More than 80m Americans remain under heat alerts as alarming temperatures a risk to life


More than 80 million Americans remain under heat alerts as already dangerously high temperatures continue to rise across the nation.  

Temperatures are expected to be in the triple digits across much of the Southwest region this weekend. Excessive heat warnings are in effect for cities including Phoenix, Las Vegas, Salt Lake City and Palm Springs, California. 

In some portions of South and Southwest Florida, heat alerts have been issued for 20 straight days. 

Fox Weather meteorologist Craig Herrera said: “When you think of this stretch, 20 days in a row is something you don’t see that often. Pretty rare, in fact. 

“When it’s this hot, and you still have to make it through August, you still have at least another month and a half of hot conditions.”

Relief may arrive for portions of the Mid-South, Southeast and Gulf Coast on Sunday, but excessive heat and humidity will rebuild across the areas later this week. 

The heat will begin to build in the middle of the country as an area of high pressure expands and pushes off to the east this week. As it does, temperatures across the Plains and the Midwest start to rise. 

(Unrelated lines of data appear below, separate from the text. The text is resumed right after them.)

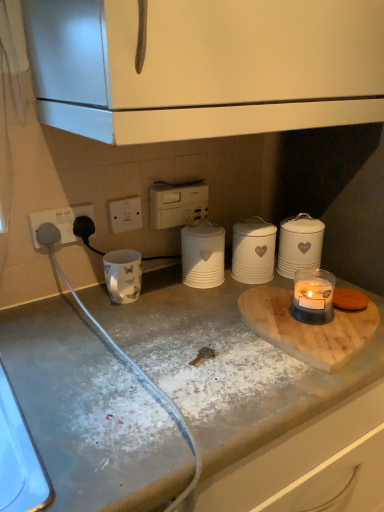
Image resolution: width=384 pixels, height=512 pixels. Describe the element at coordinates (205, 66) in the screenshot. I see `white matte cabinet at upper center` at that location.

I want to click on white matte canister at center, placed as the 2th kitchen appliance when sorted from right to left, so click(x=253, y=251).

Image resolution: width=384 pixels, height=512 pixels. What do you see at coordinates (253, 251) in the screenshot?
I see `white matte canister at center, placed as the 2th kitchen appliance when sorted from right to left` at bounding box center [253, 251].

Find the location of a particular element. white plastic electric outlet at center is located at coordinates (125, 214).

From the image's perspective, is translucent glass candle at lower right under white plastic electric outlet at center?

Indeed, from the image's perspective, translucent glass candle at lower right is shown beneath white plastic electric outlet at center.

Is translucent glass candle at lower right beside white plastic electric outlet at center?

No, translucent glass candle at lower right is not beside white plastic electric outlet at center.

Based on the photo, considering the sizes of objects translucent glass candle at lower right and white plastic electric outlet at center in the image provided, who is shorter, translucent glass candle at lower right or white plastic electric outlet at center?

translucent glass candle at lower right is shorter.

From the image's perspective, between white speckled concrete at center and black rubber power plugs at left, who is located below?

white speckled concrete at center appears lower in the image.

Considering their positions, is white speckled concrete at center located in front of or behind black rubber power plugs at left?

In the image, white speckled concrete at center appears in front of black rubber power plugs at left.

Looking at their sizes, would you say white speckled concrete at center is wider or thinner than black rubber power plugs at left?

white speckled concrete at center is wider than black rubber power plugs at left.

Is white speckled concrete at center oriented away from black rubber power plugs at left?

white speckled concrete at center does not have its back to black rubber power plugs at left.

Between point (312, 300) and point (159, 192), which one is positioned in front?

Positioned in front is point (312, 300).

Would you say translucent glass candle at lower right is to the left or to the right of white plastic electrical outlet at center, marked as the second appliance in a bottom-to-top arrangement, in the picture?

From the image, it's evident that translucent glass candle at lower right is to the right of white plastic electrical outlet at center, marked as the second appliance in a bottom-to-top arrangement.

Would you say translucent glass candle at lower right is a long distance from white plastic electrical outlet at center, marked as the second appliance in a bottom-to-top arrangement?

translucent glass candle at lower right is actually quite close to white plastic electrical outlet at center, marked as the second appliance in a bottom-to-top arrangement.

At what (x,y) coordinates should I click in order to perform the action: click on candle holder in front of the white plastic electrical outlet at center, marked as the second appliance in a bottom-to-top arrangement. Please return your answer as a coordinate pair (x, y). Looking at the image, I should click on (313, 296).

Is black rubber power plugs at left further to the viewer compared to white plastic electric outlet at center?

No.

How different are the orientations of black rubber power plugs at left and white plastic electric outlet at center in degrees?

The angle between the facing direction of black rubber power plugs at left and the facing direction of white plastic electric outlet at center is 0.504 degrees.

Considering the sizes of objects black rubber power plugs at left and white plastic electric outlet at center in the image provided, who is thinner, black rubber power plugs at left or white plastic electric outlet at center?

With smaller width is white plastic electric outlet at center.

Is point (44, 214) farther from camera compared to point (120, 225)?

No.

Between wooden cutting board at center and white ceramic canister at center-right, positioned as the second kitchen appliance in left-to-right order, which one appears on the left side from the viewer's perspective?

wooden cutting board at center is more to the left.

From a real-world perspective, is wooden cutting board at center physically above white ceramic canister at center-right, positioned as the second kitchen appliance in left-to-right order?

Incorrect, from a real-world perspective, wooden cutting board at center is lower than white ceramic canister at center-right, positioned as the second kitchen appliance in left-to-right order.

Is wooden cutting board at center facing away from white ceramic canister at center-right, which ranks as the 1th kitchen appliance in right-to-left order?

That's right, wooden cutting board at center is facing away from white ceramic canister at center-right, which ranks as the 1th kitchen appliance in right-to-left order.

Does white plastic electric outlet at center lie in front of white matte canister at center, placed as the 2th kitchen appliance when sorted from right to left?

No, white plastic electric outlet at center is behind white matte canister at center, placed as the 2th kitchen appliance when sorted from right to left.

Considering the sizes of objects white plastic electric outlet at center and white matte canister at center, which ranks as the 1th kitchen appliance in left-to-right order, in the image provided, who is thinner, white plastic electric outlet at center or white matte canister at center, which ranks as the 1th kitchen appliance in left-to-right order,?

white plastic electric outlet at center is thinner.

Is there a large distance between white plastic electric outlet at center and white matte canister at center, placed as the 2th kitchen appliance when sorted from right to left?

white plastic electric outlet at center is near white matte canister at center, placed as the 2th kitchen appliance when sorted from right to left, not far away.

Is white plastic electric outlet at center inside or outside of white matte canister at center, placed as the 2th kitchen appliance when sorted from right to left?

white plastic electric outlet at center is not inside white matte canister at center, placed as the 2th kitchen appliance when sorted from right to left, it's outside.

Locate an element on the screen. This screenshot has height=512, width=384. cabinetry on the left of wooden cutting board at center is located at coordinates (205, 66).

Is wooden cutting board at center turned away from white matte cabinet at upper center?

wooden cutting board at center is not turned away from white matte cabinet at upper center.

Which is more to the left, wooden cutting board at center or white matte cabinet at upper center?

From the viewer's perspective, white matte cabinet at upper center appears more on the left side.

The image size is (384, 512). I want to click on candle holder located on the right of white plastic electric outlet at center, so click(x=313, y=296).

Identify the location of power plugs and sockets behind the white speckled concrete at center. The image size is (384, 512). (59, 221).

Based on their spatial positions, is white plastic electric outlet at center or white ceramic canister at center-right, which ranks as the 1th kitchen appliance in right-to-left order, further from white matte canister at center, placed as the 2th kitchen appliance when sorted from right to left?

The object further to white matte canister at center, placed as the 2th kitchen appliance when sorted from right to left, is white plastic electric outlet at center.

From the image, which object appears to be nearer to wooden cutting board at center, white plastic electrical outlet at center, the 1th appliance from the top, or white matte cabinet at upper center?

white plastic electrical outlet at center, the 1th appliance from the top.

Estimate the real-world distances between objects in this image. Which object is further from white speckled concrete at center, white ceramic canister at center, which ranks as the 2th appliance in top-to-bottom order, or translucent glass candle at lower right?

Among the two, white ceramic canister at center, which ranks as the 2th appliance in top-to-bottom order, is located further to white speckled concrete at center.

Which object lies further to the anchor point white plastic electrical outlet at center, marked as the second appliance in a bottom-to-top arrangement, white ceramic canister at center-right, which ranks as the 1th kitchen appliance in right-to-left order, or black rubber power plugs at left?

white ceramic canister at center-right, which ranks as the 1th kitchen appliance in right-to-left order, is further to white plastic electrical outlet at center, marked as the second appliance in a bottom-to-top arrangement.

Looking at the image, which one is located further to white ceramic canister at center, which ranks as the 2th appliance in top-to-bottom order, white speckled concrete at center or white plastic electric outlet at center?

white speckled concrete at center is further to white ceramic canister at center, which ranks as the 2th appliance in top-to-bottom order.

When comparing their distances from wooden cutting board at center, does white plastic electrical outlet at center, the 1th appliance from the top, or white matte canister at center, which ranks as the 1th kitchen appliance in left-to-right order, seem further?

white plastic electrical outlet at center, the 1th appliance from the top, lies further to wooden cutting board at center than the other object.

Which object lies further to the anchor point white speckled concrete at center, white plastic electric outlet at center or white ceramic canister at center, which ranks as the 2th appliance in top-to-bottom order?

white plastic electric outlet at center is positioned further to the anchor white speckled concrete at center.

Estimate the real-world distances between objects in this image. Which object is closer to white matte canister at center, placed as the 2th kitchen appliance when sorted from right to left, white ceramic canister at center, the 1th appliance from the bottom, or white speckled concrete at center?

Among the two, white ceramic canister at center, the 1th appliance from the bottom, is located nearer to white matte canister at center, placed as the 2th kitchen appliance when sorted from right to left.

This screenshot has height=512, width=384. What are the coordinates of `cabinetry between black rubber power plugs at left and wooden cutting board at center in the horizontal direction` in the screenshot? It's located at (205, 66).

In order to click on electric outlet between white matte cabinet at upper center and white speckled concrete at center vertically in this screenshot , I will do `click(125, 214)`.

Image resolution: width=384 pixels, height=512 pixels. Identify the location of appliance between wooden cutting board at center and white ceramic canister at center-right, positioned as the second kitchen appliance in left-to-right order, along the z-axis. 203,254.

Identify the location of electric outlet that lies between white plastic electrical outlet at center, marked as the second appliance in a bottom-to-top arrangement, and white speckled concrete at center from top to bottom. This screenshot has height=512, width=384. (125, 214).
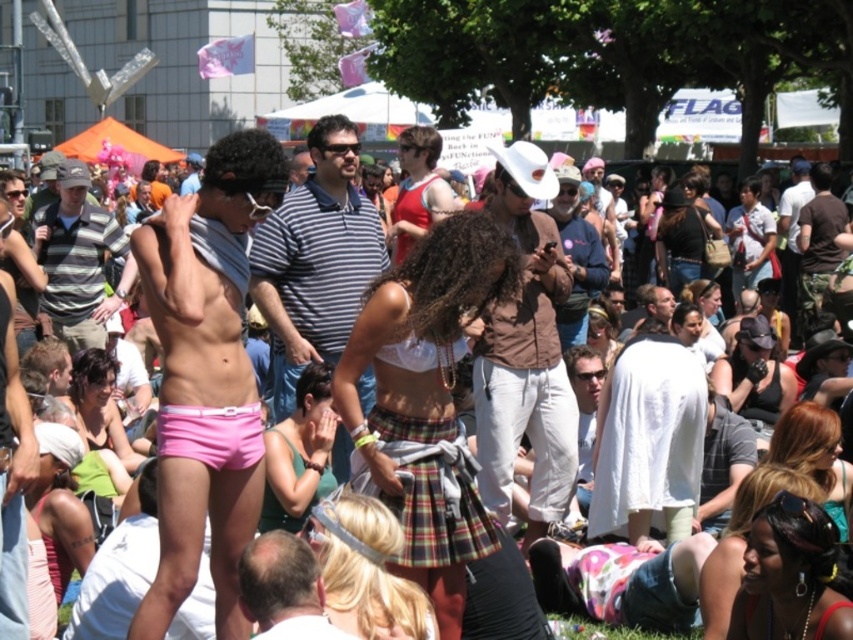
Who is taller, white lace bra at center or matte brown shirt at center?

matte brown shirt at center is taller.

Can you confirm if white lace bra at center is shorter than matte brown shirt at center?

Yes.

You are a GUI agent. You are given a task and a screenshot of the screen. Output one action in this format:
    pyautogui.click(x=<x>, y=<y>)
    Task: Click on the white lace bra at center
    
    Given the screenshot: What is the action you would take?
    pyautogui.click(x=426, y=401)

Does striped cotton shirt at center come behind green grass at lower center?

Yes, it is behind green grass at lower center.

Does striped cotton shirt at center appear over green grass at lower center?

Correct, striped cotton shirt at center is located above green grass at lower center.

Who is more forward, (276, 412) or (666, 637)?

Point (666, 637)

At what (x,y) coordinates should I click in order to perform the action: click on striped cotton shirt at center. Please return your answer as a coordinate pair (x, y). This screenshot has width=853, height=640. Looking at the image, I should click on (315, 259).

Which is above, striped cotton shirt at center or matte black shirt at center?

matte black shirt at center is above.

Where is `striped cotton shirt at center`? striped cotton shirt at center is located at coordinates (315, 259).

Herrera added: “Here’s what’s concerning. This area of high pressure, this big bubble, starts to blow up and cover a huge chunk of the country.” 

Temperatures in the Plains will approach or exceed 100 degrees in some major cities starting on Monday.

Rapid City, South Dakota, for example, will stay in the upper 90s over the next few days, and North Platte, Nebraska, could go above 100 degrees on Monday and Tuesday.

Herrera continued: “Across the Pacific Northwest and across to New England, those are the two spots in the week ahead that will be close to average.  

“But this will take us to the end of the month. So, we’ve got a lot more heat to contend with.”

Doctors in the US Southwest have reported a rise in first-, second-, and third-degree contact burn cases amid extreme heat conditions.

The reports of severe burn incidents, some fatal, came from hospitals in Arizona and Nevada, where deaths from heat-related conditions have surged.

Dr Kara Geren, an emergency medicine physician at Valleywise Health in Phoenix, told NBC that burns suffered when people pass out and fall onto superheated outdoor surfaces such as roads or sidewalks “can be very severe and disfiguring to the point where you have to have what’s called a skin graft, where they take skin from other parts of your body and kind of cover it up”.

Her hospital’s burns unit, she said, was “very full. It just keeps going.”

People should take the heat seriously and avoid extended time outdoors. Temperatures and heat indices will reach levels that would pose a health risk and be potentially deadly to anyone without effective cooling and adequate hydration.